The answer to all these questions is the same: a lot.
But I want to talk about a specific type of nurse: a Nurse Practitioner, or NP. Nurse Practitioners are health care providers with advanced degrees in nursing in variety of fields — family health, pediatrics, gerontology, etc. In Pennsylvania, there are 16,300 NPs. Most often, when you go to the doctor’s office, it’s actually a Nurse Practitioner you’re seeing. You’re also more likely to see NPs in rural parts of our state, providing essential medical care to communities who would otherwise face the prospect of traveling hours to receive it. NPs prescribe our medicine, provide treatments, and can admit us and to hospitals when needed.
It is no secret that we are facing a workforce shortage crisis in health care providers. Even before the pandemic, we knew that Pennsylvanians needed greater access to care. Pennsylvania’s Joint State Government Commission warned close to a decade ago that the healthcare workforce could not meet growing demands.
But we are losing NPs in Pennsylvania to other states because of archaic rules that have not caught up with the times and the advancement in medicine.
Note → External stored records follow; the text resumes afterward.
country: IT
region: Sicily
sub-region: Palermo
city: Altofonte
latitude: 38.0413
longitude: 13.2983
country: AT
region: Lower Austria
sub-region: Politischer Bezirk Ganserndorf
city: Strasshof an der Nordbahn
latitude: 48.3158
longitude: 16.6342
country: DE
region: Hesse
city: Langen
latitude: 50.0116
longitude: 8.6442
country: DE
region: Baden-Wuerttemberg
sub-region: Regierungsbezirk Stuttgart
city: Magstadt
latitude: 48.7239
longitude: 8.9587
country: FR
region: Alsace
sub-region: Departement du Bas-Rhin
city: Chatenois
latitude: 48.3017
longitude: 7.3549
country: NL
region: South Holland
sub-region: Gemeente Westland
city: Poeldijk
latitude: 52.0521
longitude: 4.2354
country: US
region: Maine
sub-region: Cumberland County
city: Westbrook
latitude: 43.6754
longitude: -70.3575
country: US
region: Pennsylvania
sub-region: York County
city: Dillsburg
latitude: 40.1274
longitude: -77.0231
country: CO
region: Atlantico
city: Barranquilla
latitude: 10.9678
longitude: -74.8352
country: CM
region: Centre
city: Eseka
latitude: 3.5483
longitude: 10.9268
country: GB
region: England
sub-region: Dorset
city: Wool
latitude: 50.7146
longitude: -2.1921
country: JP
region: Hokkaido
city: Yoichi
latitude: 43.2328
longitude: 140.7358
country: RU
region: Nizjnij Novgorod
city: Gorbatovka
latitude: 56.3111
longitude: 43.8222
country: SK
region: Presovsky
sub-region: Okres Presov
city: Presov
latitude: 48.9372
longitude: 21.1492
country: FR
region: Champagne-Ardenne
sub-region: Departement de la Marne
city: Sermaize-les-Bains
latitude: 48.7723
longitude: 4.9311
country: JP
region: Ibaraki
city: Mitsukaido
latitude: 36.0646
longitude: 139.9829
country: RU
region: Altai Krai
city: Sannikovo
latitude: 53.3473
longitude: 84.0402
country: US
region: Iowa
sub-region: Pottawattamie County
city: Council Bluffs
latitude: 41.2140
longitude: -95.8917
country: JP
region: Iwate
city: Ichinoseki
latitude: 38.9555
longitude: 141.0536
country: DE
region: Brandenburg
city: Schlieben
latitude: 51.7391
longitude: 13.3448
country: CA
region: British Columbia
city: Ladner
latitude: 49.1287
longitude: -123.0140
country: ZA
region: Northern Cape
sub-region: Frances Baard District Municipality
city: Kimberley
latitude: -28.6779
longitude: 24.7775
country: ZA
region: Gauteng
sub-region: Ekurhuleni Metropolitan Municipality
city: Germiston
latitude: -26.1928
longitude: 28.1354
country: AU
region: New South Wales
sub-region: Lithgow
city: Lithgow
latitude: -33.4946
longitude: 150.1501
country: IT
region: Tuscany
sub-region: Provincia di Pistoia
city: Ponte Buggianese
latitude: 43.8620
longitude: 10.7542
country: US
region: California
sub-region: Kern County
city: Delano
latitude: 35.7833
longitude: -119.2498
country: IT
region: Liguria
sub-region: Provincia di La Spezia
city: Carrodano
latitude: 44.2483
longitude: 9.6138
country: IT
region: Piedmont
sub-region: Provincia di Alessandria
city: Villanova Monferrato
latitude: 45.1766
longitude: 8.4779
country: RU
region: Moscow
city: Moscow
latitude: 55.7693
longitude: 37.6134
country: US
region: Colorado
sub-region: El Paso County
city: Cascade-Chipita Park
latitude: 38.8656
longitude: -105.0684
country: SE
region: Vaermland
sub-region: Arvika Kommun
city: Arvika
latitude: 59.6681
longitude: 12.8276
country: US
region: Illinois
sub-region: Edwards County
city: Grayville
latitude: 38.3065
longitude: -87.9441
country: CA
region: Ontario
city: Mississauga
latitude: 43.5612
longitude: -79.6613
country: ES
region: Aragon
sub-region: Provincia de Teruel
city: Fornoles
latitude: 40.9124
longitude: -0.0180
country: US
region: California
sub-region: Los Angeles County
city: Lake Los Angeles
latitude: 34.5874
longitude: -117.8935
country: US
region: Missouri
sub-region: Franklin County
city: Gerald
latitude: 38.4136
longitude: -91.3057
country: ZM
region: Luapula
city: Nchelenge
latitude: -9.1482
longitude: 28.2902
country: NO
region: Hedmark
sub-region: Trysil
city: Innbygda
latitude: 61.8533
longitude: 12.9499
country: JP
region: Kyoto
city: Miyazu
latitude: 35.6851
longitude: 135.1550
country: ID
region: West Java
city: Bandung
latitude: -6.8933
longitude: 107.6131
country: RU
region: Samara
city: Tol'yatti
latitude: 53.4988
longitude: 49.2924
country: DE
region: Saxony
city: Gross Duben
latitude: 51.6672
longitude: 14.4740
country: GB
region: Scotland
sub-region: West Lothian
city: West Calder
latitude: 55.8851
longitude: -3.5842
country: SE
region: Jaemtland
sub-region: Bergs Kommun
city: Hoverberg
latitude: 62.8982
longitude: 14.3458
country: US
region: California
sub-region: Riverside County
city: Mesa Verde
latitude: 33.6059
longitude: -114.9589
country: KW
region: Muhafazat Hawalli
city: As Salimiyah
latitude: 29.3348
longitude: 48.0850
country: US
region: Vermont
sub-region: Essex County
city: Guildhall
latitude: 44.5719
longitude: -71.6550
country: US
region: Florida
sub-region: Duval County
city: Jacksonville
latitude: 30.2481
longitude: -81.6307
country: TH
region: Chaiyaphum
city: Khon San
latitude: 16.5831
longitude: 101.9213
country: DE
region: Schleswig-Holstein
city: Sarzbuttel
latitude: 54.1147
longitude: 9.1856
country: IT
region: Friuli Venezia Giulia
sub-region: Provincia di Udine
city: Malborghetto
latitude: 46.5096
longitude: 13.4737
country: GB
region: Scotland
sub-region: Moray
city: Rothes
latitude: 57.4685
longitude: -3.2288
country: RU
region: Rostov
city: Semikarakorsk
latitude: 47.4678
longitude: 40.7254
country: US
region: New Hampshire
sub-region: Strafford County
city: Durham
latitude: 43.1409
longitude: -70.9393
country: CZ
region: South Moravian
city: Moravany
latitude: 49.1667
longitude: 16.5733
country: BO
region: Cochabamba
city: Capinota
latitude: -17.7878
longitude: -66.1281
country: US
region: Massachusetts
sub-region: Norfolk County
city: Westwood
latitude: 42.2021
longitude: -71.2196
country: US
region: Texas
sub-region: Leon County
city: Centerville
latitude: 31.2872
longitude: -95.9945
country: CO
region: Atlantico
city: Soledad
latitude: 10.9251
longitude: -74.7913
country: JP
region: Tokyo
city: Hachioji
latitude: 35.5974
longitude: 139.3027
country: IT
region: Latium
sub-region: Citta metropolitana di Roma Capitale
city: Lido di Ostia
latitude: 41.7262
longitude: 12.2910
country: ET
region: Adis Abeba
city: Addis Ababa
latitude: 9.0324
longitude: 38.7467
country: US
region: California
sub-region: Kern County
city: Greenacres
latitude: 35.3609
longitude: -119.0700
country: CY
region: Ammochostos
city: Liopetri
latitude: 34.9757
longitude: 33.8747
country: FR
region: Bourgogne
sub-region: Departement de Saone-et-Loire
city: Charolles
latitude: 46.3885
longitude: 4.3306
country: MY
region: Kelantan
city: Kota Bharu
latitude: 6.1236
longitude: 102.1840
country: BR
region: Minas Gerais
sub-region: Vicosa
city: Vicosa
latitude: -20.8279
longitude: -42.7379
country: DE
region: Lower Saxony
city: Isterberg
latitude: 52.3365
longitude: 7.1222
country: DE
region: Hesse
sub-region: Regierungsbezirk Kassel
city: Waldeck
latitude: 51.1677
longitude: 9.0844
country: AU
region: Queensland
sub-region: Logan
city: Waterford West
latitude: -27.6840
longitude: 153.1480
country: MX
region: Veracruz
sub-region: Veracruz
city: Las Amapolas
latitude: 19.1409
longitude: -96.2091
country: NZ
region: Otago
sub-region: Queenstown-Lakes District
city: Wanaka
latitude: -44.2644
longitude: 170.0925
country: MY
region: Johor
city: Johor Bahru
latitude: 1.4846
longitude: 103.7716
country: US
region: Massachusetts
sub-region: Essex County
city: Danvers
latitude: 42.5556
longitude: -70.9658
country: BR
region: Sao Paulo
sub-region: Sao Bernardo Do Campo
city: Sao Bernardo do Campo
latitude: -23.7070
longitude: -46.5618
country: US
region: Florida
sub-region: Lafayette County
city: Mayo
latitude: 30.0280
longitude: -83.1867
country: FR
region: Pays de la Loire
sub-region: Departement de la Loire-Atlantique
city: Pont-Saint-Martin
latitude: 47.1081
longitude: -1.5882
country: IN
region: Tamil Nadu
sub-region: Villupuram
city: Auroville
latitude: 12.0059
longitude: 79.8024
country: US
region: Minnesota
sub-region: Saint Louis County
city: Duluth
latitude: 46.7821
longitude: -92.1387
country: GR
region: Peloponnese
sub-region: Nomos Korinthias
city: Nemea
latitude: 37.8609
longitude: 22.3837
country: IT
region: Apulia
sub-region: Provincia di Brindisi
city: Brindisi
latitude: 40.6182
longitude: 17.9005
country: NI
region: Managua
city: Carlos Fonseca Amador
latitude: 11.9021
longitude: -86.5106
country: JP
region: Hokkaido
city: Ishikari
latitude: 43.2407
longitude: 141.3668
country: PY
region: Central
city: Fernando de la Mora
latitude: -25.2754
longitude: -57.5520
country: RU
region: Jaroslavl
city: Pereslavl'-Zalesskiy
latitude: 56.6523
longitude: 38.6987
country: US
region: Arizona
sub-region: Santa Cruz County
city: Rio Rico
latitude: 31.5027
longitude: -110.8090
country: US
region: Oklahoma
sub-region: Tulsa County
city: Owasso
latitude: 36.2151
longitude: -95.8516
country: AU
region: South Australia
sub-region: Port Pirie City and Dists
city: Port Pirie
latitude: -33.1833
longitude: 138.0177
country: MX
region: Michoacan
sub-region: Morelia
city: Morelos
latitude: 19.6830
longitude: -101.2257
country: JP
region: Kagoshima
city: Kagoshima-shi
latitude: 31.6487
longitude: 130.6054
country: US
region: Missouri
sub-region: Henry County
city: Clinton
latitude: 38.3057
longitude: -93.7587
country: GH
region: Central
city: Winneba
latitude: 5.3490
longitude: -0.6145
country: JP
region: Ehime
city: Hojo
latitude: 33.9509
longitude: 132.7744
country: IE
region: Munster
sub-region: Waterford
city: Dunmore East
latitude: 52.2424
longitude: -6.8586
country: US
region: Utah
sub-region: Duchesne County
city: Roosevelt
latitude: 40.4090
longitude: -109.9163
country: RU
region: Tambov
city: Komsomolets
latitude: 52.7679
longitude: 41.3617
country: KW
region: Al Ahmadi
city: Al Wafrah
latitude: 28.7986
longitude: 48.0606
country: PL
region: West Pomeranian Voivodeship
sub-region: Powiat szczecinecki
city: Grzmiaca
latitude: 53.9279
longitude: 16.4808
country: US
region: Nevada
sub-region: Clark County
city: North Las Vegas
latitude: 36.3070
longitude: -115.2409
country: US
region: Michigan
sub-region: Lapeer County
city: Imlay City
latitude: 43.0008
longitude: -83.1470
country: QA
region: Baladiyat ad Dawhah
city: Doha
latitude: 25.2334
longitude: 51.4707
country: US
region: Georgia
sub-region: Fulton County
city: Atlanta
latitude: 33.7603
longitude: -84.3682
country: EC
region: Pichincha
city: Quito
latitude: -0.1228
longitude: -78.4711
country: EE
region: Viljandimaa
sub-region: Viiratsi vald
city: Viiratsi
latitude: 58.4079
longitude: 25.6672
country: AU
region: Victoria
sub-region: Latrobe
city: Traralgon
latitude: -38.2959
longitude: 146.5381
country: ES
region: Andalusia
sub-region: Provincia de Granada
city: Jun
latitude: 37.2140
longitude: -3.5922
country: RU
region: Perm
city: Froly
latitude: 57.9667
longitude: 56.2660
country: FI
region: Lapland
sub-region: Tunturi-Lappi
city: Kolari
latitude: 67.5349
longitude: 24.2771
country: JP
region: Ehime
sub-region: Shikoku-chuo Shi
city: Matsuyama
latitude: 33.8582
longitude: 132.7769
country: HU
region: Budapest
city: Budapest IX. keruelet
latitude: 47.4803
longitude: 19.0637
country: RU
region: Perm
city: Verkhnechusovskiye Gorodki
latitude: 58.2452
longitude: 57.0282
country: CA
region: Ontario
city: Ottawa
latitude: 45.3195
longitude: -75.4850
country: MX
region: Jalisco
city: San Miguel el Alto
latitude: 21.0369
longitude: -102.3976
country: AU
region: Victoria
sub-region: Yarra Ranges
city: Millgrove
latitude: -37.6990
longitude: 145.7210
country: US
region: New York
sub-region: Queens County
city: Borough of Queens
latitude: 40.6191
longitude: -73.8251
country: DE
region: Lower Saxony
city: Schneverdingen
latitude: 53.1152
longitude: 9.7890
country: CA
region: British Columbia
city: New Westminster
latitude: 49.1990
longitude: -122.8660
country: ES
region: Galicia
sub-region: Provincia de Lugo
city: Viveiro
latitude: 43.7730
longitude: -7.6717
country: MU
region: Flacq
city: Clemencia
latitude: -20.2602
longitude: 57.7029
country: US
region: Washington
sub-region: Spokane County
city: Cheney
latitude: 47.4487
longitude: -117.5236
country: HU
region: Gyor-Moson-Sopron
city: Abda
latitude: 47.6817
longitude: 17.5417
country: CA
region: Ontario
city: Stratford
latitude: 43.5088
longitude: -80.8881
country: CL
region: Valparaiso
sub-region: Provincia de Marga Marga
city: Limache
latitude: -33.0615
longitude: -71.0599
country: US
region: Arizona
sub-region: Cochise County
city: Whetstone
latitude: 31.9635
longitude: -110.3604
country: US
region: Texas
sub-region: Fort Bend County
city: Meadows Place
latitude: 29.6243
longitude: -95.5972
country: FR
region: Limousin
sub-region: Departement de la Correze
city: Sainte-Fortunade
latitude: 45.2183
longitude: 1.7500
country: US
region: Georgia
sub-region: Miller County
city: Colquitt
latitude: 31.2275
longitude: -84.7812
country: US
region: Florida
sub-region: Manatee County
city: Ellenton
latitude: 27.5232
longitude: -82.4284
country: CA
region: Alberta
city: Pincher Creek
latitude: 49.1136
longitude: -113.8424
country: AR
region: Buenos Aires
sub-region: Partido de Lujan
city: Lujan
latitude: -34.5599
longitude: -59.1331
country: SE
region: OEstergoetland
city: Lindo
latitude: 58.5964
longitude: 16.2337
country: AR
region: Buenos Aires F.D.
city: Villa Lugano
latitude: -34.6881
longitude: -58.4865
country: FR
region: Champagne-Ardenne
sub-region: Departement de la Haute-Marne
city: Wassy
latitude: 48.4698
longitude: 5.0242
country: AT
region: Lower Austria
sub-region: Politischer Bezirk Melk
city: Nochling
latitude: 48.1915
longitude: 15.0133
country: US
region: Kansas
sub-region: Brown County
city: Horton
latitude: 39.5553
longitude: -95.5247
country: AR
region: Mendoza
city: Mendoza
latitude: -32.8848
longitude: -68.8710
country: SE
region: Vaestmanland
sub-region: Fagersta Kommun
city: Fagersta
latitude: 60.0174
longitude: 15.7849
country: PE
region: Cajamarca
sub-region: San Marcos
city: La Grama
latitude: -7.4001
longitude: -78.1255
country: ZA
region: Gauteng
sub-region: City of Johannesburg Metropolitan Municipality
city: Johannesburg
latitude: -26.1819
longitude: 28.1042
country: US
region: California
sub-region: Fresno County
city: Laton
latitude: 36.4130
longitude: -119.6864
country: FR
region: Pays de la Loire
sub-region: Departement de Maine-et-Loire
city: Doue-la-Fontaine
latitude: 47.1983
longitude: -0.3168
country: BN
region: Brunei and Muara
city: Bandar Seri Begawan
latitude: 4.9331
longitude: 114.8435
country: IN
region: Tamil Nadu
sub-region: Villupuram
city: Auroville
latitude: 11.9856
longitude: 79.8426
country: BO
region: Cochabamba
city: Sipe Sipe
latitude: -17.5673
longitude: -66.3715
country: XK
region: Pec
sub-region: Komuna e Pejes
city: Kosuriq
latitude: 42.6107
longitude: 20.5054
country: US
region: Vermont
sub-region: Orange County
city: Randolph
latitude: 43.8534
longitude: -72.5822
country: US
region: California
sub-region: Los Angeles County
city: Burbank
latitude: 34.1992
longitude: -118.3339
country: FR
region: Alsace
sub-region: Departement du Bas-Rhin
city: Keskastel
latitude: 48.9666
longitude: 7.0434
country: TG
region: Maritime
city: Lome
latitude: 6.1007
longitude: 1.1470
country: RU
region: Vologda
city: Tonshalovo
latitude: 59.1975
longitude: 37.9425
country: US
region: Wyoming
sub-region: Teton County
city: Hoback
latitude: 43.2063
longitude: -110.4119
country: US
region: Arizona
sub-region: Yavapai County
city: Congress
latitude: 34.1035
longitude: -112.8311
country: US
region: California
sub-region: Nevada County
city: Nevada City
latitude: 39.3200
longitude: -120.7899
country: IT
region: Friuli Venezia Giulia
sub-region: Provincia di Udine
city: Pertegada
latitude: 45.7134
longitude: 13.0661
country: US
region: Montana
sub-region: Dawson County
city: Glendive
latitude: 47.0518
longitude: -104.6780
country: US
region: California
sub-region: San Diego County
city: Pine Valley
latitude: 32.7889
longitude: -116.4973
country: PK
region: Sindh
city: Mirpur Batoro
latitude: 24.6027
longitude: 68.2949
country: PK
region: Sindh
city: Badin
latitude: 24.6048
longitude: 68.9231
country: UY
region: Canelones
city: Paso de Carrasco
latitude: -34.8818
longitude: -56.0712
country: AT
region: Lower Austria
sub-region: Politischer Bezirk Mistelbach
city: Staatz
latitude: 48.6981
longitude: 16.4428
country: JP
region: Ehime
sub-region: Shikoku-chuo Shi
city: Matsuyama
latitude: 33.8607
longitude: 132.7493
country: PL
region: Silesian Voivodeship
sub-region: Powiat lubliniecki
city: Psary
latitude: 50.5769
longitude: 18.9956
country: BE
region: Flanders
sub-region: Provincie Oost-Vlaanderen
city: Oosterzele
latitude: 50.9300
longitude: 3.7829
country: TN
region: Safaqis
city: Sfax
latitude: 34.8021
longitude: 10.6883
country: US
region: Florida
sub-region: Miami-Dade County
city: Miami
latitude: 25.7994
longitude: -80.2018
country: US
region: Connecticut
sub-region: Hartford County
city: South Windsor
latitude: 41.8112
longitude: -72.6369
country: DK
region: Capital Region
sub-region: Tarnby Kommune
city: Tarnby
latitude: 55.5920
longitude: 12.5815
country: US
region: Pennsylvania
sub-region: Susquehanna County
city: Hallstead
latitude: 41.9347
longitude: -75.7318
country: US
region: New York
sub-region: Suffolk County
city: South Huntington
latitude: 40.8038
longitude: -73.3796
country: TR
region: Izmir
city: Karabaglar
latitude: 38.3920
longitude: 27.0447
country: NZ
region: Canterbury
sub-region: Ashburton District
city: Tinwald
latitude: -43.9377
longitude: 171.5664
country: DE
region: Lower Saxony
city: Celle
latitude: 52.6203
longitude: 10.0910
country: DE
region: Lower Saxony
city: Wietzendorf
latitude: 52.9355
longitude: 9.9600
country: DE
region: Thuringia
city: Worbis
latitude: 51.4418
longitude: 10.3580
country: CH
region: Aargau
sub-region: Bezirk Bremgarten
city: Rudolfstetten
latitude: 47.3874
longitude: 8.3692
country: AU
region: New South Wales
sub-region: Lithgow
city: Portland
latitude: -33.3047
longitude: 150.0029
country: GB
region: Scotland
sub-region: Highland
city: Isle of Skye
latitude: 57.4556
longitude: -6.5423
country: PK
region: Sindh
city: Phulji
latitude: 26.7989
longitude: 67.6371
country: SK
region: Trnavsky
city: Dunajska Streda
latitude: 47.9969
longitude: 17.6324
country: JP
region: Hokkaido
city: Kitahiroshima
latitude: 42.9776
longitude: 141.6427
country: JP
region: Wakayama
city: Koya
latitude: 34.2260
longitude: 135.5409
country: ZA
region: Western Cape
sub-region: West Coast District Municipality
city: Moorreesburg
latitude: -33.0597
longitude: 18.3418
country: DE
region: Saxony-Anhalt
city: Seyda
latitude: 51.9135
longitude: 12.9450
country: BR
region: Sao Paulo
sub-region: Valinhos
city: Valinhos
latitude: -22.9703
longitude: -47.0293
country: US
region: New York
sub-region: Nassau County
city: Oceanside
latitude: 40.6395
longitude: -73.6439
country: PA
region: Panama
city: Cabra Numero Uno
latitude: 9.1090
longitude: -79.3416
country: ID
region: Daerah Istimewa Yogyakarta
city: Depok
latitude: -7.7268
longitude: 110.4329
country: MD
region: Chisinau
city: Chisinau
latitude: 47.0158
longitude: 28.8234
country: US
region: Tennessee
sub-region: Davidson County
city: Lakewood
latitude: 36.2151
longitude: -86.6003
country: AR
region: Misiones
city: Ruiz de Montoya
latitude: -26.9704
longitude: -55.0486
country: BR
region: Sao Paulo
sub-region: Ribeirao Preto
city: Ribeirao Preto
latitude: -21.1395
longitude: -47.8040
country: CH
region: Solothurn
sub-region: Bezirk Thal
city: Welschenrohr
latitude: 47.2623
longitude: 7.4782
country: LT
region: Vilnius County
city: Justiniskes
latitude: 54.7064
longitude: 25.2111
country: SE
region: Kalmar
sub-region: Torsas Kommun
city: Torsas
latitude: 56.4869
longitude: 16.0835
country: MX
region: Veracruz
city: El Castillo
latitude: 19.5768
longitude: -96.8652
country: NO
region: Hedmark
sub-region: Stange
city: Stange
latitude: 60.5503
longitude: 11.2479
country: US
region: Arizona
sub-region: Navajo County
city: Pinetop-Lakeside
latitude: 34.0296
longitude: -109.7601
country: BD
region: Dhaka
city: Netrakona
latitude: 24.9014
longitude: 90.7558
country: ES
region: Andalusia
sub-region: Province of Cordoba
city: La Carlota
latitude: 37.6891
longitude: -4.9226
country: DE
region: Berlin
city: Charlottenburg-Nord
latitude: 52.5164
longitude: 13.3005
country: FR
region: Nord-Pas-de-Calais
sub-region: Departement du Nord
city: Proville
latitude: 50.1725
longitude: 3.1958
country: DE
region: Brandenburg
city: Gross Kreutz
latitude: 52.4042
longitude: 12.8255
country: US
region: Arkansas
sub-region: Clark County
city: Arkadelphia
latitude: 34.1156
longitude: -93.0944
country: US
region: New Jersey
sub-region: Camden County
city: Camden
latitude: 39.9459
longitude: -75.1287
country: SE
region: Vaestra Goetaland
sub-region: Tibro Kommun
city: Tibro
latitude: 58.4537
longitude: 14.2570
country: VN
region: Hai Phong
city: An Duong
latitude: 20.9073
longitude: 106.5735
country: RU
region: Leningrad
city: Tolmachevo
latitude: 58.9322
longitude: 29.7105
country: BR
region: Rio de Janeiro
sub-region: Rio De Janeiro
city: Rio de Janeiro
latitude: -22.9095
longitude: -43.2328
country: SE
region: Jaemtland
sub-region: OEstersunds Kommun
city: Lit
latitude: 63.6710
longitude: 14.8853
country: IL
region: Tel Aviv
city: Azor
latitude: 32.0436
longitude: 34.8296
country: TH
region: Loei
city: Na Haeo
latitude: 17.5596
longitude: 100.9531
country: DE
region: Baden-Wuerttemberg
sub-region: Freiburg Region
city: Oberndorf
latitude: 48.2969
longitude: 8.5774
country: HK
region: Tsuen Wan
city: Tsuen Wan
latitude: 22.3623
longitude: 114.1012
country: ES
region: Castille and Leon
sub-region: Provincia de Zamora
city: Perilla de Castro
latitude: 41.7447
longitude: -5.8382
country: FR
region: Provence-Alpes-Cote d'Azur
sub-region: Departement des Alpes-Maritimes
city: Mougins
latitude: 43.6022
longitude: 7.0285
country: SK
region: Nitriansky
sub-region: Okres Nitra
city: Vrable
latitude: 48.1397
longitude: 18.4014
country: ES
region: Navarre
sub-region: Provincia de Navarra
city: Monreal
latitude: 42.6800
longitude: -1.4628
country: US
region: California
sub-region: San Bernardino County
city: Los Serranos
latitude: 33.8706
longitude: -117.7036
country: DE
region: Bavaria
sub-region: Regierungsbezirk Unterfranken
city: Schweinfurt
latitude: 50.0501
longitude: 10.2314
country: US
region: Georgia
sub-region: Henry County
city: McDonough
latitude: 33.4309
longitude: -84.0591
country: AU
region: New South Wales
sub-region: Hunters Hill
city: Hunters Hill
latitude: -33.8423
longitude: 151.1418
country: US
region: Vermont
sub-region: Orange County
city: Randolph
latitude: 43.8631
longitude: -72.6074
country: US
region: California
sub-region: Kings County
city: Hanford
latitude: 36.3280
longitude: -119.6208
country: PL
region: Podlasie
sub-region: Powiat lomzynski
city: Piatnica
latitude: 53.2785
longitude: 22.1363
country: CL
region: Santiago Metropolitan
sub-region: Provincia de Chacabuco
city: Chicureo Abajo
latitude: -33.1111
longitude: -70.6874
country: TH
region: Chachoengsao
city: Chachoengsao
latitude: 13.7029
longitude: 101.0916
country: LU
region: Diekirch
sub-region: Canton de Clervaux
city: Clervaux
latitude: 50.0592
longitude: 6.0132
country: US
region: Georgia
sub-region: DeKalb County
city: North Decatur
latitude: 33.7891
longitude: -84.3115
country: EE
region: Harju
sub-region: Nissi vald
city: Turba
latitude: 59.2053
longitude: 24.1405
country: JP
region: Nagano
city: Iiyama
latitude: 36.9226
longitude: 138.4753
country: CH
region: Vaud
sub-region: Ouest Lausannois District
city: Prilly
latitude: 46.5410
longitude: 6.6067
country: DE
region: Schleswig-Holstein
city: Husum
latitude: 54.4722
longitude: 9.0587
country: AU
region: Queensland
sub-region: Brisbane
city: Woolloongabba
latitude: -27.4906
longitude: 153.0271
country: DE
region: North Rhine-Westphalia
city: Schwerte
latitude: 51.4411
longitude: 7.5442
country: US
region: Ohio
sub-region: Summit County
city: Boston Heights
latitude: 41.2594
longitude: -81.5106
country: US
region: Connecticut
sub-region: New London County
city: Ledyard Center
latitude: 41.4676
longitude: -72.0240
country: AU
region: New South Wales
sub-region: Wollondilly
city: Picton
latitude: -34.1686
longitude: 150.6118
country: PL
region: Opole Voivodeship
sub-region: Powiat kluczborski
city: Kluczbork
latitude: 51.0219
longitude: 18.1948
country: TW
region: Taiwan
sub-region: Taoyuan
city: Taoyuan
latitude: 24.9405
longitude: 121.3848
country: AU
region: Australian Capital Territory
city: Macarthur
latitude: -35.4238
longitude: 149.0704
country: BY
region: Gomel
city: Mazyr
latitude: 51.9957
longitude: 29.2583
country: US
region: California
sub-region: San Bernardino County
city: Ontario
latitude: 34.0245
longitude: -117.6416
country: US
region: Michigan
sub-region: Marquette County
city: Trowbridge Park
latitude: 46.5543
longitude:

To practice as an NP in Pennsylvania, you have to contract with not one, but two physicians. Did I mention the shortage of doctors in PA, especially in rural PA? Good luck finding a doctor or two to contract with who also has the time and capacity to truly collaborate with the NP. More than 100 studies over 50 years have shown that Nurse Practitioners provide patient health outcomes as good or better than other providers. Enabling full practice authority for NPs is already a proven solution in all 24 other states that have enacted this policy, including our neighbors in Delaware and Maryland. We are losing NPs to these other states.
All of this points to why our team at Denny Civic Solutions is proud to announce that we will be working with the Pennsylvania Coalition of Nurse Practitioners (PCNP) to push for full practice authority in Pennsylvania once and for all. We thank them for their trust in us, and look forward to making full practice authority a reality in the Commonwealth.
I started this post by asking several questions. I finish this post with one last question and an answer.
Question:
How can we support our frontline health care workers?
Answer:
We can start by doing what 24 other states and the District of Columbia have already done:
Grant full practice authority to Pennsylvania’s 16,300 Nurse Practitioners.